Find the area of $\gamma(t)=(at-a\sin t,a-a\cos t)$ where $t\in[0,2\pi], a>0$
I have bought to use Green's theorem $A=\frac{1}{2}\oint_\gamma(-ydx+xdy)$
$\gamma(t)=(at-a\sin t,a-a\cos t)$
$\gamma'(t)=(a-a\cos t,a\sin t)$
$A=\frac{1}{2}\oint_\gamma(-ydx+xdy)=\frac{1}{2}\int_{0}^{2\pi}(-(a-a\cos t)^2+a^2t\sin t-a^2\sin^2 t )dt=\\=\frac{1}{2}\int_{0}^{2\pi}(-2a^2+2a^2\cos t+a^2\sin t)dt=\frac{1}{2}(-2a^2t+2a^2\sin t-a^2\cos t)|_{0}^{2\pi}=-4a^2\pi$
Which can not be as it is negative, where did it went wrong? I did not use the fact that $a>0$ maybe I had to try other integral
The red line is your curve.
If you don't close the curve, you don't have an enclosed area. The line y=0 will suffice to close the curve.

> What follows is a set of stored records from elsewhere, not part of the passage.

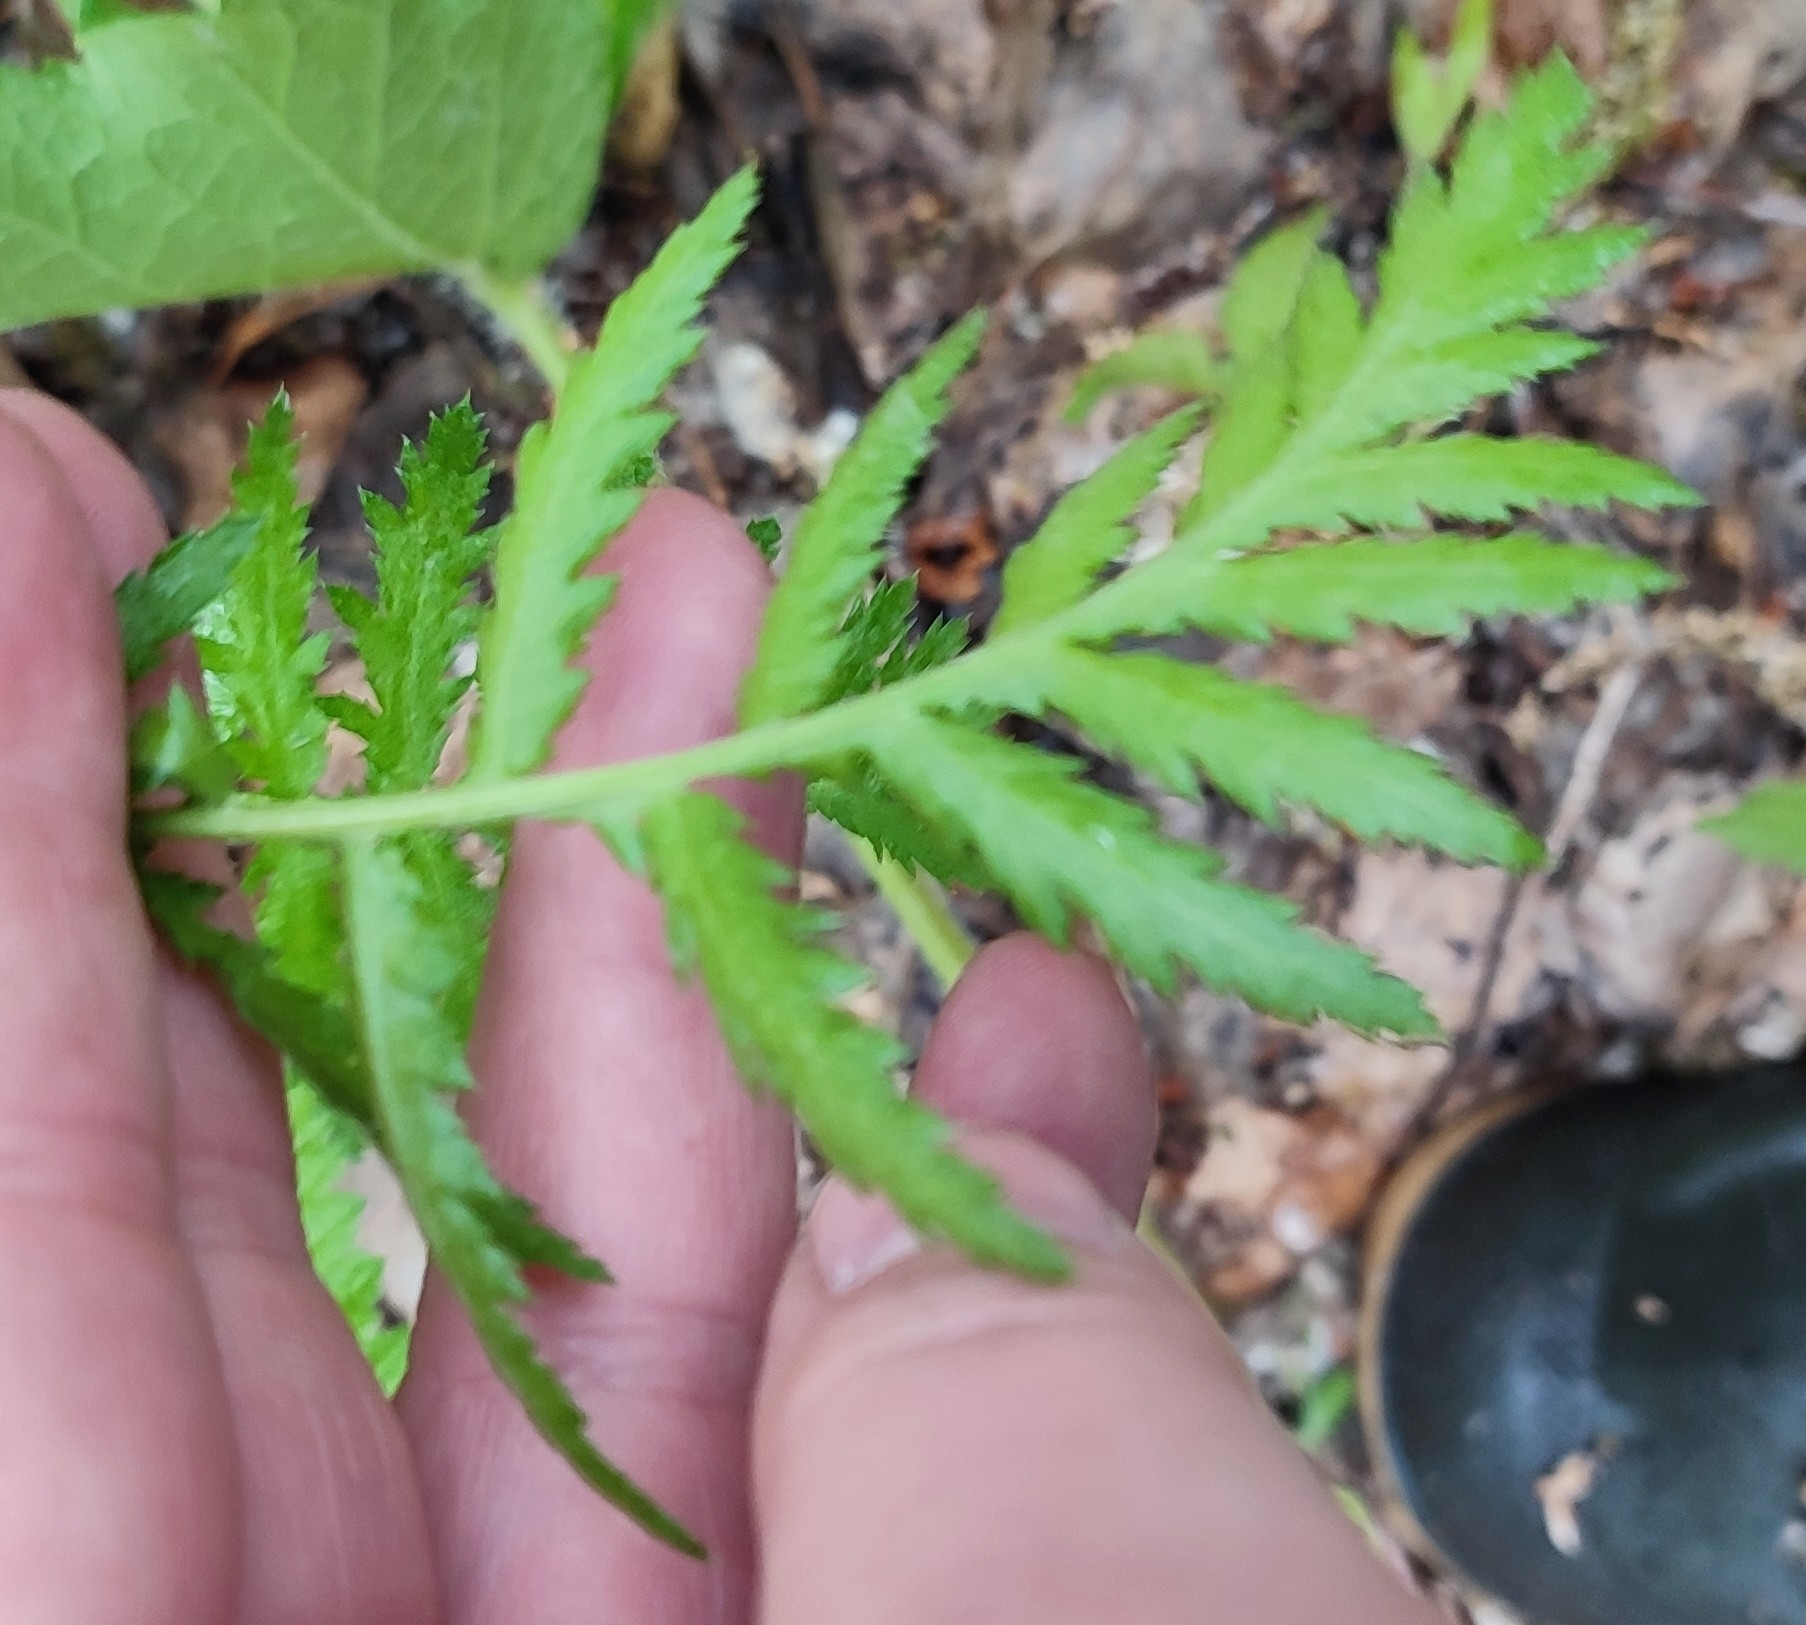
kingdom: Plantae
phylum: Tracheophyta
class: Magnoliopsida
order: Asterales
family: Asteraceae
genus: Tanacetum
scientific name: Tanacetum vulgare
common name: Common tansy
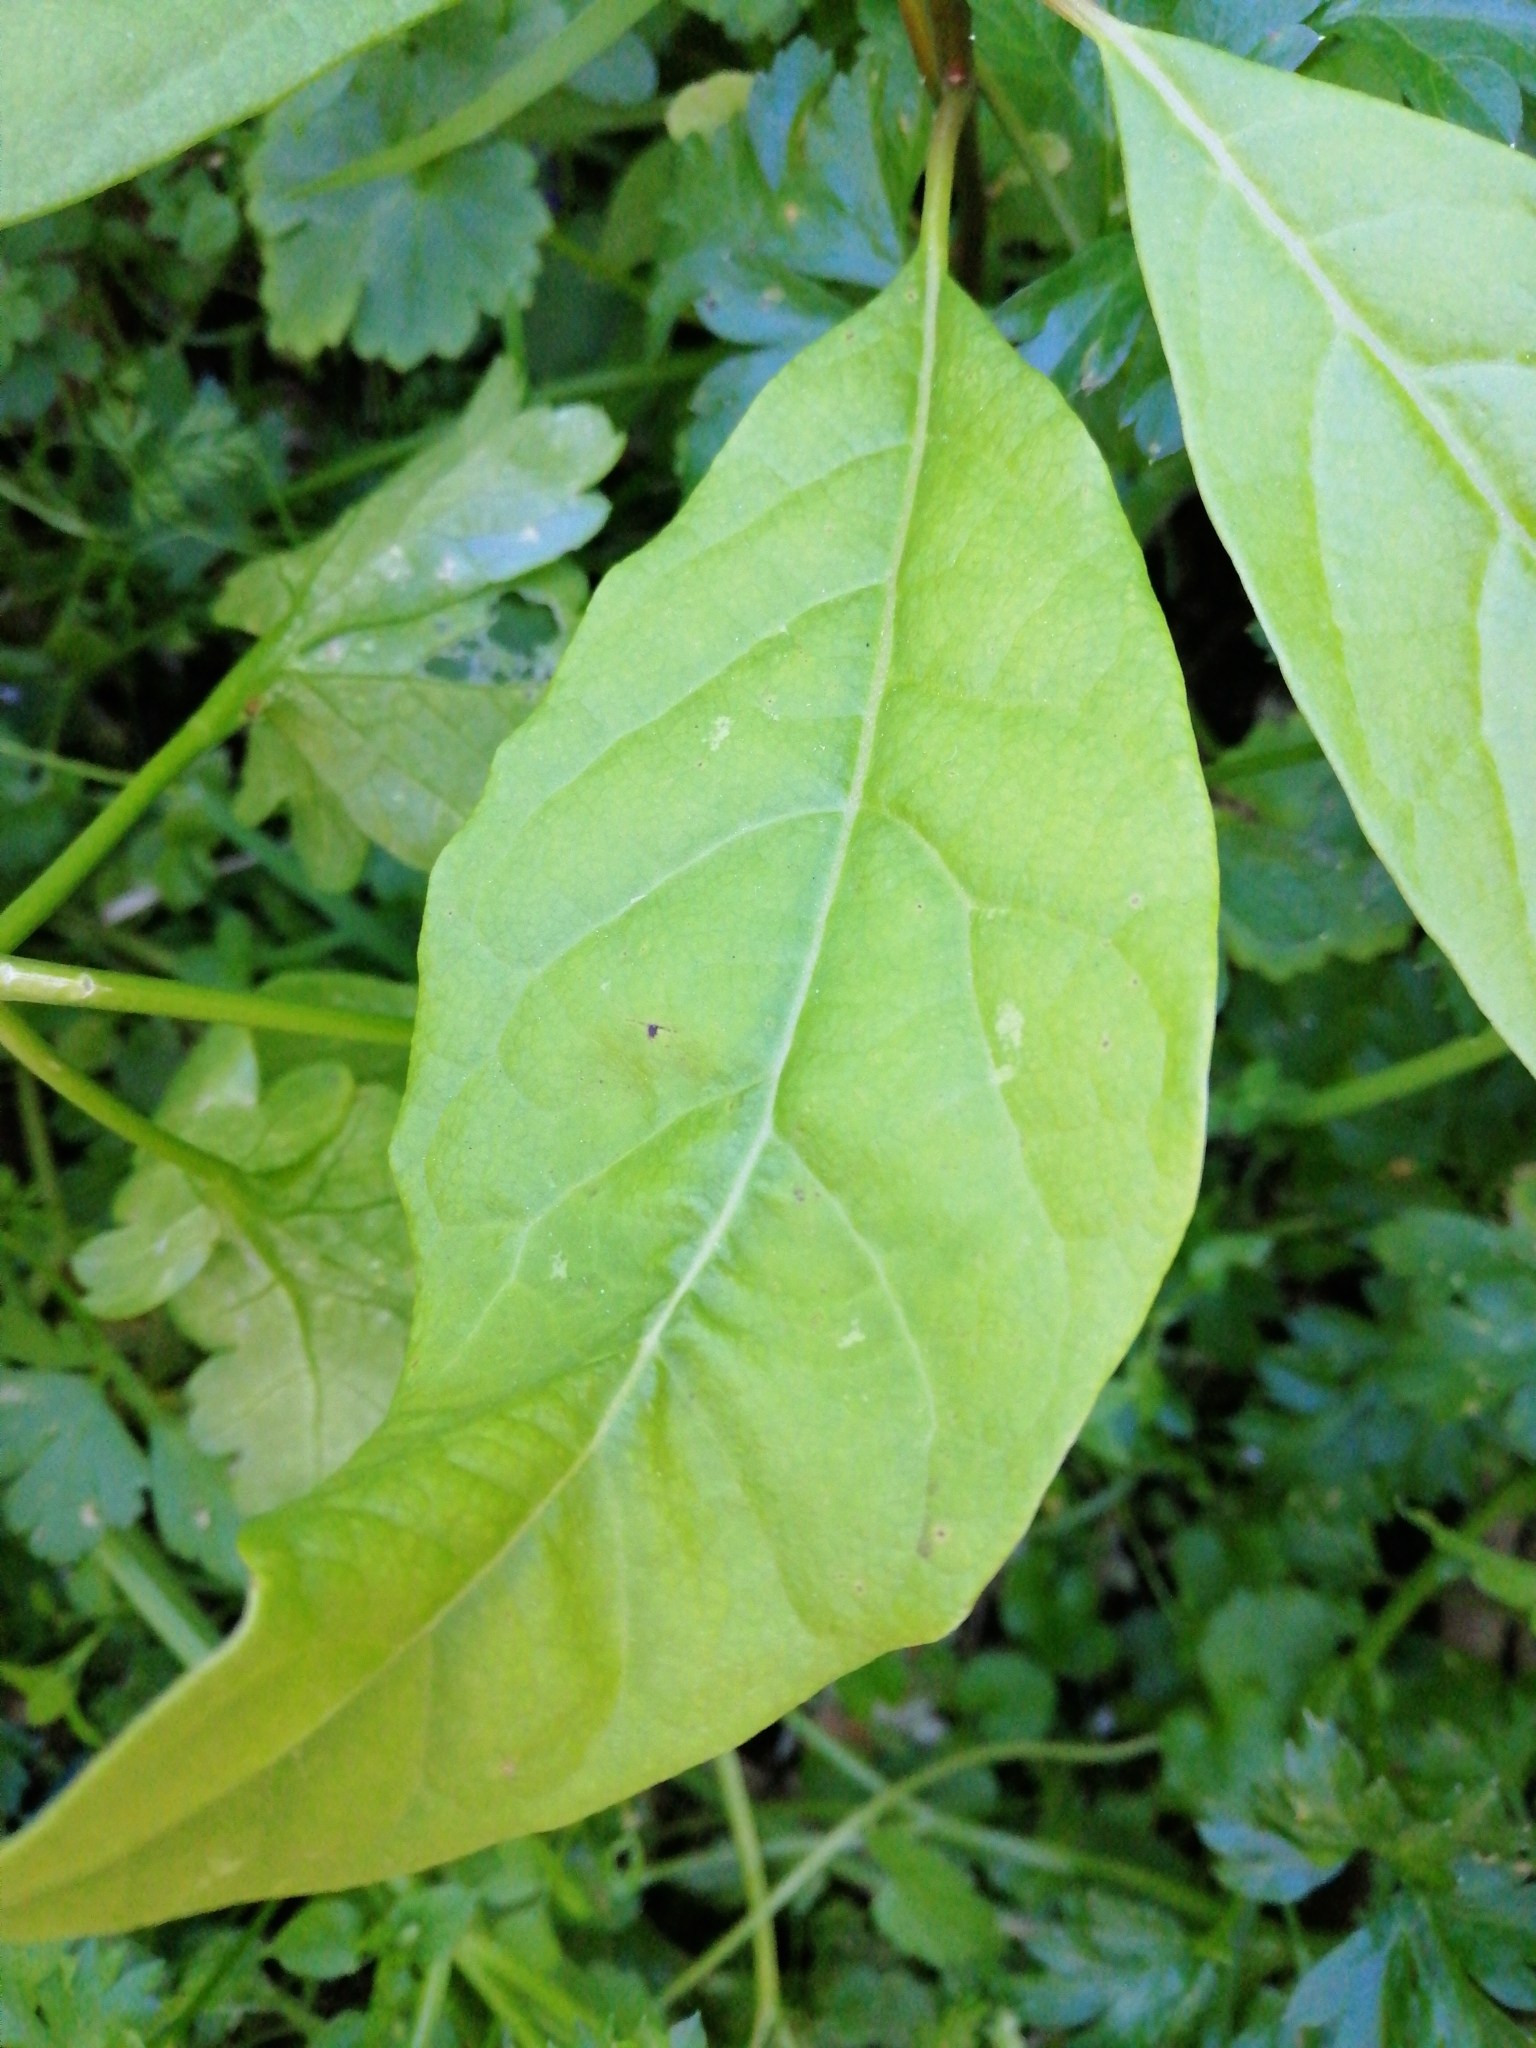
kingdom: Plantae
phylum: Tracheophyta
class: Magnoliopsida
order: Laurales
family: Lauraceae
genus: Persea
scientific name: Persea americana
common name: Avocado
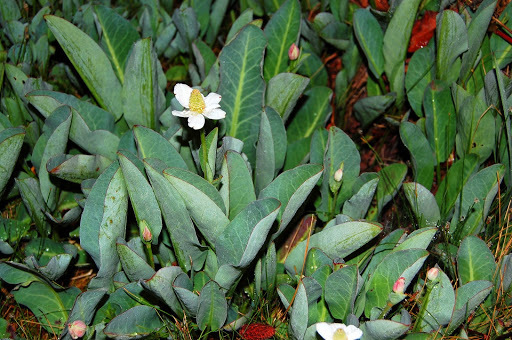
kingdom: Plantae
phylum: Tracheophyta
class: Magnoliopsida
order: Piperales
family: Saururaceae
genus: Anemopsis
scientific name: Anemopsis californica
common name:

As for your integration: You can think $\frac 12 (x\ dy - y\ dx)$ as the green area. And the integral will be the sum of triangles with small changes in $(x,y)$ Since we are traversing clockwise, that area is $\frac 12 (x\ dy - y\ dx)$ which is of course the negative of the more familiar $\frac 12 (y\ dx - x\ dy)$ associated with counter-clockwise paths.
As far what does the line y=0 do to your integration? As all triangles connecting the origin to this path are degenerate triangles of 0 area, it has 0 impact.